◆ Tasks to perform
**a)** Output the passage of the Ross Sea excerpt between "Figure 6 Conceptual regional" and "et al. (2022).", inclusive.
**b)** In the Ross Sea excerpt, what do the blue arrows in Figure 6 indicate?

[Document segment — start]

The switch in the sea-ice conditions over the Victoria Land region is coeval with the TE occurring in the benthic foraminifera community at 2.7–2.5 kyr BP (Hall et al., 2023). This local transition might be linked to an increased regional intrusion of mCDW over the western coast of the Ross Sea (Fig. 6). An addition to the overall content of mCDW could (1) sustain the ice-free period; (2) increase the glacial input derived from the melting of the marine-terminating glacier and (3) enhance the primary productivity, due to the high nutrient concentration that this water mass has (Arrigo and van Dijken, 2004; Dale et al., 2017; Dinniman et al., 2011; Emslie et al., 2003; Hall et al., 2006; Mathiot et al., 2012; Orsi and Wiederwohl, 2009; Smith et al., 2012; Smith and Gordon, 1997; Wang et al., 2023; Xu et al., 2021). Over the transition period, the intensification of glacier run-off would have promoted the thawing of the marine-terminating glaciers and increased the meltwater content. This has the effect of reducing the circulation inside the inlet, thus implying a stronger influence of the mCDW over the study area.

Figure 6 Conceptual regional model of the oceanographic changes in the Ross Sea over the last 3.6 kyr as identified in this study (dotted black square). Red arrows indicate the schematic flows of the superficial mCDW intrusions. Blue arrows indicate the flow of the deeper HSSW. DT: Drygalski Trough, JT: Joides Trough. (a) Oceanographical situation from 3.5 to 2.6 kyr BP; (b) oceanographic circulation from 2.5 to 1.5 kyr BP; (c) Southern Annular Mode values (positive in orange, negative in green) divided by month. The period covered from panel (a) is highlighted by the blue square in the years BP column. Panel (b) is highlighted by the red rectangle in the years BP column. The transition is highlighted by the black arrow. Adapted from Silvestri et al. (2022).

[Document segment — finish]
[Entries shown — start]

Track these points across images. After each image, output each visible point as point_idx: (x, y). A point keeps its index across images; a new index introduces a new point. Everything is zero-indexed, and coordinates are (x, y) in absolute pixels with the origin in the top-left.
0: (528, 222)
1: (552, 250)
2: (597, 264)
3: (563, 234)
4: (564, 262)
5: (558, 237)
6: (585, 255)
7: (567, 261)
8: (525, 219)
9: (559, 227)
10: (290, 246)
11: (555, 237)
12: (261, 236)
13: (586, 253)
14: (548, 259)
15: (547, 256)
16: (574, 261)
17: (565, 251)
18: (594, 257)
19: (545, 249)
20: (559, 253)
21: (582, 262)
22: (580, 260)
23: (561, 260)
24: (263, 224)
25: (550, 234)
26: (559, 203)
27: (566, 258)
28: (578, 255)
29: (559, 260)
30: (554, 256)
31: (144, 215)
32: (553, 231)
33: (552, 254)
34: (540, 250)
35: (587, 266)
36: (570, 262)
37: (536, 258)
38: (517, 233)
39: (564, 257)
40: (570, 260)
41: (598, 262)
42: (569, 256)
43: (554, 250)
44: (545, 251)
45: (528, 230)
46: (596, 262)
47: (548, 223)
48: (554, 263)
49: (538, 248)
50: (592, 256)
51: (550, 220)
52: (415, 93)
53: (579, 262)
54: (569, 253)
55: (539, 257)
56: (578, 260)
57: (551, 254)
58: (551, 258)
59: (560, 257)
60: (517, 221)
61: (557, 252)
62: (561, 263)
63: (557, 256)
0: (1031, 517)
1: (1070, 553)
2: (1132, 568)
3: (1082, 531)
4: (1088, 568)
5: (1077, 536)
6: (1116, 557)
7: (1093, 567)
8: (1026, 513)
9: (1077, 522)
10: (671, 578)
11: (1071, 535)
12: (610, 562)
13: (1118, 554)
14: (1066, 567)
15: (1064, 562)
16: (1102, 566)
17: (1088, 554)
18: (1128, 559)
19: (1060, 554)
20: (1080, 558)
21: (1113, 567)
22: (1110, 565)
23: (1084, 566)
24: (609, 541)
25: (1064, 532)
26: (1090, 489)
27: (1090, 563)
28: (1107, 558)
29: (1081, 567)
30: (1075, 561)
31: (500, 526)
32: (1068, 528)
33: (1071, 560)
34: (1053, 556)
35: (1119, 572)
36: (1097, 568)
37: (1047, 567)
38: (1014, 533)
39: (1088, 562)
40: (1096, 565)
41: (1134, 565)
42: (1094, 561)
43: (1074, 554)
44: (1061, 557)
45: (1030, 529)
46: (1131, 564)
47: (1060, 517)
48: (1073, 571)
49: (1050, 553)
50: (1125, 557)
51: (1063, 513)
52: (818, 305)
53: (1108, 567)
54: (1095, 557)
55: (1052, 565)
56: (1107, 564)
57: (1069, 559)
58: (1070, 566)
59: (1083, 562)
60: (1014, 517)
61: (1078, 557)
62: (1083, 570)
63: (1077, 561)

[Entries shown — finish]
[Entries shown — start]

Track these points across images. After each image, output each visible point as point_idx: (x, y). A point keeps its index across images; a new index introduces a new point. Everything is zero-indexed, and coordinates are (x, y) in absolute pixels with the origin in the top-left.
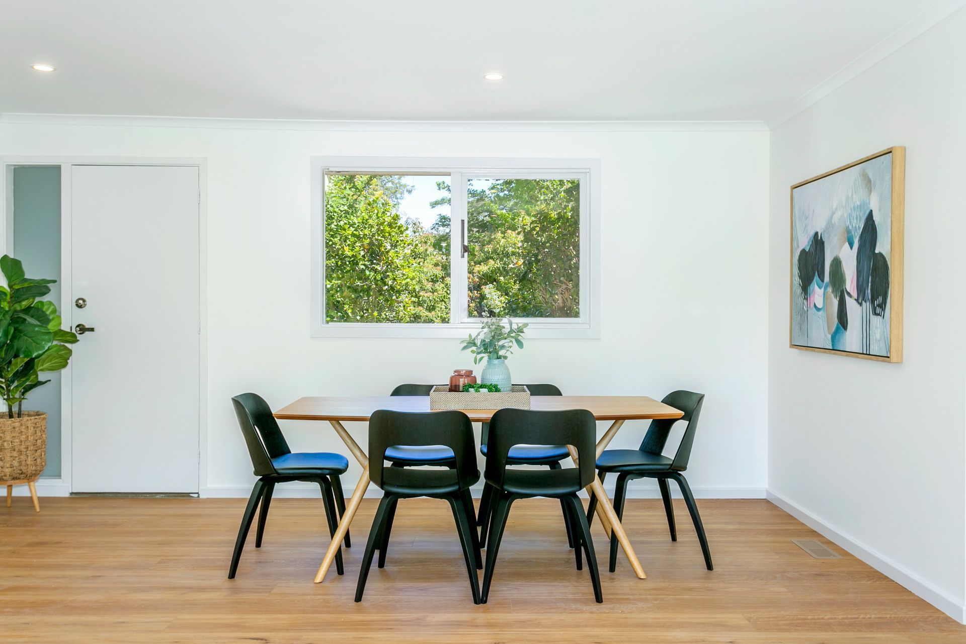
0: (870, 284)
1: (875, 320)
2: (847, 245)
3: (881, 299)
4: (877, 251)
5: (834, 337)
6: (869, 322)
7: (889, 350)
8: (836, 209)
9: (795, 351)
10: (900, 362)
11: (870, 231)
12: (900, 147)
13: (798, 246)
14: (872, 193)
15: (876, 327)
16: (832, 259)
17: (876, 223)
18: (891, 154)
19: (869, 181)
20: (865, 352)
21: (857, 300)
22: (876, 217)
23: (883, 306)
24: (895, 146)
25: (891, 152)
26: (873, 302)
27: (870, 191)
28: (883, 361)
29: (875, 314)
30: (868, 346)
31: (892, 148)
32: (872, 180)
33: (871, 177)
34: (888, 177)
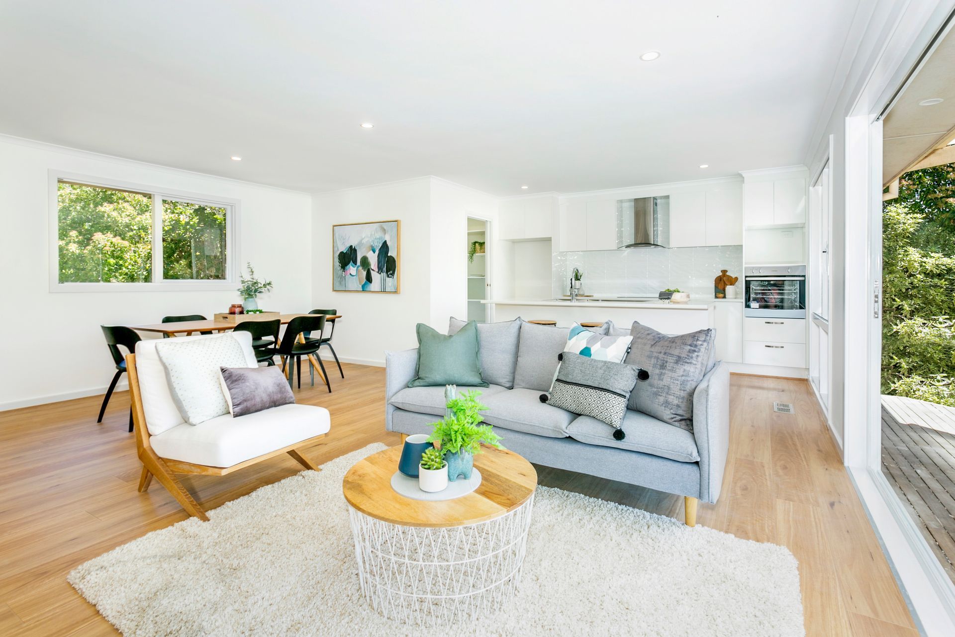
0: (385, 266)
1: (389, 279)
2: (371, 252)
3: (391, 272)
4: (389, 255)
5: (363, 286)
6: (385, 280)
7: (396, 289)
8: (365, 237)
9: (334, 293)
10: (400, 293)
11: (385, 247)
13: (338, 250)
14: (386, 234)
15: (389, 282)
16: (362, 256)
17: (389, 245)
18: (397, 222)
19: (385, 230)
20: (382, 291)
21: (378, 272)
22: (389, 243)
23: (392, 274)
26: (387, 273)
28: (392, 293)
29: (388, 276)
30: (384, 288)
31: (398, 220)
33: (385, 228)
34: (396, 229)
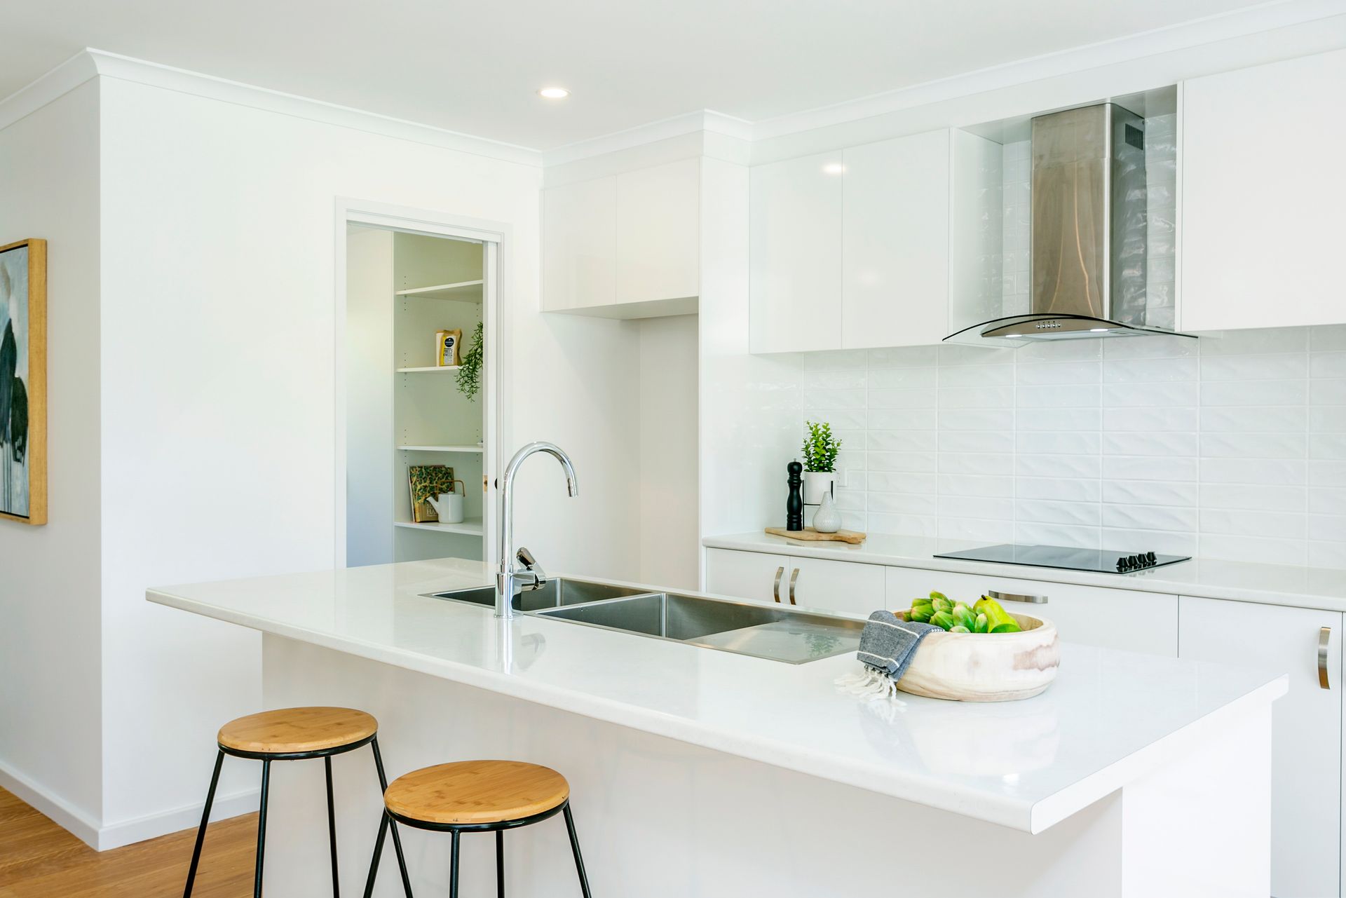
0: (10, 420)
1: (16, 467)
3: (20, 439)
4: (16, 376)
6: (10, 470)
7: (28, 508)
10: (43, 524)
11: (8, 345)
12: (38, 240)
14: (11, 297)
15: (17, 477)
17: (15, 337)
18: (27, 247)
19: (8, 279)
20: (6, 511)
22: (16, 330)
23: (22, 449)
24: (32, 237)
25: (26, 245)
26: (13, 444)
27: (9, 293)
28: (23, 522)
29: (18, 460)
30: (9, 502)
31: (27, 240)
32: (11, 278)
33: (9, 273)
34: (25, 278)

[Entries shown — finish]

◆ Per-task outputs
**a)**
Figure 6 Conceptual regional model of the oceanographic changes in the Ross Sea over the last 3.6 kyr as identified in this study (dotted black square). Red arrows indicate the schematic flows of the superficial mCDW intrusions. Blue arrows indicate the flow of the deeper HSSW. DT: Drygalski Trough, JT: Joides Trough. (a) Oceanographical situation from 3.5 to 2.6 kyr BP; (b) oceanographic circulation from 2.5 to 1.5 kyr BP; (c) Southern Annular Mode values (positive in orange, negative in green) divided by month. The period covered from panel (a) is highlighted by the blue square in the years BP column. Panel (b) is highlighted by the red rectangle in the years BP column. The transition is highlighted by the black arrow. Adapted from Silvestri et al. (2022).

**b)** The flow of the deeper HSSW.